Re-write a custom JSON parser in Go
You mentioned this being an option. It sounds complicated and possibly error-prone. I think we might have the opposite problem with this as well. If someone is using a language like Ruby and was previously expecting a return value to be a float, but it becomes an integer, that could be an issue. For example:
irb(main):003:0> 2.0/22
=> 0.09090909090909091
irb(main):002:0> 2/22
=> 0
Encode the metadata body as a string as well
A co-worker had this idea. If we know that serializing and deserializing to a different format is lossy, maybe we could avoid the lossy by encoding the raw TOML as a string and storing that instead. Something like:
{"metadata": "version = 1\nfoo=\"bar\""}
Target a different marshal format
Could you store the value as TOML instead of JSON? Or perhaps a different marshal format?
I know Ruby has its own marshal format. Maybe Golang has one as well? The one issue I've seen using Ruby's Marshal class is that internal representation can change between versions. While rare, it does happen, so the stability of the marshal format would be a factor.
Maybe marshal can be avoided?
I'm a little fuzzy on the exact implementation details of why marshal is needed. This idea could be wildly off base, but perhaps if metadata is stored and accessed somewhere else, such as on a file on the original layer, it could give us another option.
Something else
There are always more options if we think about them. Maybe something I said sparked an idea, or maybe another reader has something to add/try.
Feedback
Do you have any thoughts or ideas to add to the brainstorming? You've got much more experience and insight into the implementation side of things.

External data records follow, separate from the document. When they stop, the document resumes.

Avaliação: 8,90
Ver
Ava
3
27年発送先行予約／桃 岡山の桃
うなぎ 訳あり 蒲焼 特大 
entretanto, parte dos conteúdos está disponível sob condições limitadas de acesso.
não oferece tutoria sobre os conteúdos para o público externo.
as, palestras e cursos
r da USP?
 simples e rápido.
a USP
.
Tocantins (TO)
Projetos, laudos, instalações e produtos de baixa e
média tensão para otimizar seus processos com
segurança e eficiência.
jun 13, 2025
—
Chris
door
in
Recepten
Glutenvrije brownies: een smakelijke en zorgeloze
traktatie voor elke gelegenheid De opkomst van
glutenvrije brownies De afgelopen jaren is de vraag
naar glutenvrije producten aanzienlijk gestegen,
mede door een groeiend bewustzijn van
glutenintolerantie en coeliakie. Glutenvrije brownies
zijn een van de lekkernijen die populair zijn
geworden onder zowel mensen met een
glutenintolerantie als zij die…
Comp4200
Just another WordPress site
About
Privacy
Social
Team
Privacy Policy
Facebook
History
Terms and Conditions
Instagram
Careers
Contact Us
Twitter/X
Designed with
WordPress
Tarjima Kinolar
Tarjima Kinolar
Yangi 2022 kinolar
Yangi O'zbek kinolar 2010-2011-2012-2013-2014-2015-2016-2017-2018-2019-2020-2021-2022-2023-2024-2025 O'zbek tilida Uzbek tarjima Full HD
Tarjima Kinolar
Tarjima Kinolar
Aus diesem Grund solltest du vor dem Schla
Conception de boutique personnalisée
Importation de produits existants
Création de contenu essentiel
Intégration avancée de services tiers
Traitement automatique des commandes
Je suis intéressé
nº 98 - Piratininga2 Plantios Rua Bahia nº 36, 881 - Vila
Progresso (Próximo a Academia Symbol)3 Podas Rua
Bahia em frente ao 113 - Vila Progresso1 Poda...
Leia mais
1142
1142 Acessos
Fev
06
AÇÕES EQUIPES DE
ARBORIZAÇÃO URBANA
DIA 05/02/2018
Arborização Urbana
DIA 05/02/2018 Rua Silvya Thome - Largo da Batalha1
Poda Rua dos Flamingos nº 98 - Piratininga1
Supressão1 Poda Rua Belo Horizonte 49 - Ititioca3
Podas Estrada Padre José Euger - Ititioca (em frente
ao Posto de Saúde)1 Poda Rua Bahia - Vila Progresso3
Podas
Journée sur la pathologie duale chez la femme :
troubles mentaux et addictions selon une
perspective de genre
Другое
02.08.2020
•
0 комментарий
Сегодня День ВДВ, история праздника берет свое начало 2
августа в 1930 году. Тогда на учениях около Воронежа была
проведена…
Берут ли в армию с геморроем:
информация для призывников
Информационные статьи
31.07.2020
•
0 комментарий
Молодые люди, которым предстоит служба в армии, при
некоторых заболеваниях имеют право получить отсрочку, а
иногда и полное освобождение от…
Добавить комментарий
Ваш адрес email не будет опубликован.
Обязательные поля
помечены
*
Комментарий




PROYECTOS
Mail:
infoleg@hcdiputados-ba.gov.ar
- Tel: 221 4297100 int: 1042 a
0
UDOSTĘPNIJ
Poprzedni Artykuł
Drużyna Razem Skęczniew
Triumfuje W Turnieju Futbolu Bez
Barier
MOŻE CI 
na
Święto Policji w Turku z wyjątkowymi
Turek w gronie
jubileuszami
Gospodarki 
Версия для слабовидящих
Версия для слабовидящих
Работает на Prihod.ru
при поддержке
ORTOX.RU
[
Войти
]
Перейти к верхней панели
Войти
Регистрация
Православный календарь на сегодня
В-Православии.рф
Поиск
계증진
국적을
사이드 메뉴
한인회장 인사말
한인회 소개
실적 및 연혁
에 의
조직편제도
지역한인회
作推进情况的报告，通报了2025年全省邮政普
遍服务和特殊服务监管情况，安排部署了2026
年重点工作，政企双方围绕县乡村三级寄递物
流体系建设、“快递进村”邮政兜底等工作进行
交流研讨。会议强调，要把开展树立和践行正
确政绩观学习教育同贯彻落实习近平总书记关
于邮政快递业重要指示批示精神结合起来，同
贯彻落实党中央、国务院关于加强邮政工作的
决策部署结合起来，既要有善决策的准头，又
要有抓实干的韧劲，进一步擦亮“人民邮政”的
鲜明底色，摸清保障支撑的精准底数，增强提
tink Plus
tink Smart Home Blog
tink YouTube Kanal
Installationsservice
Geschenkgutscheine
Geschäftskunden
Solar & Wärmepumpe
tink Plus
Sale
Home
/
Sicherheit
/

A co-worker pointed out that with a spec update, it would also be best to detect those problem cases and explicitly error on them. Raising something like this for each incompatible type:
Error: Incompatible TOML type Integer used
Cloud Native Buildpacks do not support the full TOML spec. For more information, see <link>
Essentially, a spec update would also ideally be tightly coupled to an update in lifecycle.
(For anyone else that didn't see this on Slack)
Discussion on Slack: https://cloud-native.slack.com/archives/C0333LG1E68/p1658434045913159
...which concluded that we'll likely want an RFC for this: https://cloud-native.slack.com/archives/C0333LG1E68/p1658501272403839?thread_ts=1658434382.039529&cid=C0333LG1E68
To recap what's talked about there. As I understand it, the metadata is serialized to JSON and returned as a label in the platform spec https://github.com/buildpacks/spec/blob/edac0f7214646018d6fb78267b1fad6c3d23b5b0/platform.md#iobuildpackslifecyclemetadata-json.
This decision to store it in labels can cause issues beyond the lossy-float issue, as really large labels can crash K8 nodes. It was discussed to move storing this data in the label and into a file instead, such as <layers>/config/<buildpack ID>/<layer>.toml. An example of a similar move can be found in this RFC for SBOM https://github.com/buildpacks/rfcs/blob/main/text/0095-sbom.md.
We need an RFC to move forward as changing this will be a breaking change for the platform spec, but it seems worth doing (in my opinion).